Subsection 67(3) provides that after commencement day, sections 71E (ACCS provider debts – individual at fault) and 71F (CCS or ACCS individual debts – provider at fault) of the Family Assistance Administration Act (as amended by the Jobs for Families Act) also apply in relation to debts of CCB or CCR that arise after commencement day or are still unpaid on commencement day, where:

·         references to CCS or ACCS are taken to be references to CCB or CCR; and

·         reference to a provider is taken to be reference to the relevant operator.
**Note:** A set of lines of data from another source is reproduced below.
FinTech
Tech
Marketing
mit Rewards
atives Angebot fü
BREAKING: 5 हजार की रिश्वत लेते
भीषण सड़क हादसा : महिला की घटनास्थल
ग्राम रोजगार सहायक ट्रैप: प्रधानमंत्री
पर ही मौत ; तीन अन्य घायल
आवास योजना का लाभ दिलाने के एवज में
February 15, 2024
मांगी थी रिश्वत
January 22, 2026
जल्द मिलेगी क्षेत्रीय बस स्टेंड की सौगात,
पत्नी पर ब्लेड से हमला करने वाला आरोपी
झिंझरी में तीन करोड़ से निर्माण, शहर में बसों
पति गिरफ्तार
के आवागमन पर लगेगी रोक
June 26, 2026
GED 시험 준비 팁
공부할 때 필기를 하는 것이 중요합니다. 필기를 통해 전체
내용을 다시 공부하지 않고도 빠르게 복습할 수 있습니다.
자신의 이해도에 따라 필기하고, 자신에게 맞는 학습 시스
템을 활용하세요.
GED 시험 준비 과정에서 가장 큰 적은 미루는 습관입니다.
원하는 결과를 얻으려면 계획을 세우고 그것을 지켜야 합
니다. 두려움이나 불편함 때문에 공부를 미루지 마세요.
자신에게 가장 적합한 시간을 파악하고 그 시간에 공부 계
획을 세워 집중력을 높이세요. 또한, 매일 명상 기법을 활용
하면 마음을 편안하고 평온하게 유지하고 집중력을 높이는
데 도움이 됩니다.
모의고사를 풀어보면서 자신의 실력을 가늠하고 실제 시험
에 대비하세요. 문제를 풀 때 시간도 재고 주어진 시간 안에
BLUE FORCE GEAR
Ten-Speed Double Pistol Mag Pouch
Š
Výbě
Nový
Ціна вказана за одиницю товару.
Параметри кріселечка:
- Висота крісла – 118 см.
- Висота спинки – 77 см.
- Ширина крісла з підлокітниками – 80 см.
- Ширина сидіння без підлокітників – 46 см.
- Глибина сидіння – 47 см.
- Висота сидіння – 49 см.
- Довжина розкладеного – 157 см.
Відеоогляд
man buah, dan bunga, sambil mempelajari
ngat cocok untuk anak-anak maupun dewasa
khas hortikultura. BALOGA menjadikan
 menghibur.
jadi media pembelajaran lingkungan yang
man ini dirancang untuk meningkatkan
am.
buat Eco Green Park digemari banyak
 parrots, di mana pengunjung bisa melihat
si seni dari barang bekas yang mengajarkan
Section 68 limits the period during which a past period claim for CCB for sessions of care that were provided by an approved child care service before the commencement day can be made under Subdivision B of Division 4 in Part 3 of the Family Assistance Administration Act (as continued in effect due to item 8). In addition to the restrictions on past period claims set out in section 49J of the Family Assistance Administration Act (as in force before the commencement day), all claims must be made before 1 July 2019. In combination with the restrictions on past period claims contained in that section, the effect of this rule is:

·         for sessions of care that were provided by an approved service in the 2016-17 financial year, the past period claim must be made by 30 June 2018 unless the Secretary has granted an extension under subparagraph 49J(2)(b)(ii). Due to this rule, the Secretary can only grant an extension up to 30 June 2019.

·         for sessions of care that were provided by an approved service in the 2017-18 financial year, the past period claim must be made by 30 June 2019.

Due to this rule, the Secretary cannot grant an extension under subparagraph 49J(2)(b)(ii) in respect of sessions of care provided in the 2017-18 financial year.

Explanation of the Schedules

Schedule 1 lists out the conditions diagnosable by a medical practitioner, for the purposes of meeting the definition of an ‘eligible disability child’ under section 8 of the Minister’s rules.

Schedule 2 lists out the conditions diagnosable by a psychologist, for the purposes of meeting the definition of an ‘eligible disability child’ under section 8 of the Minister’s rules.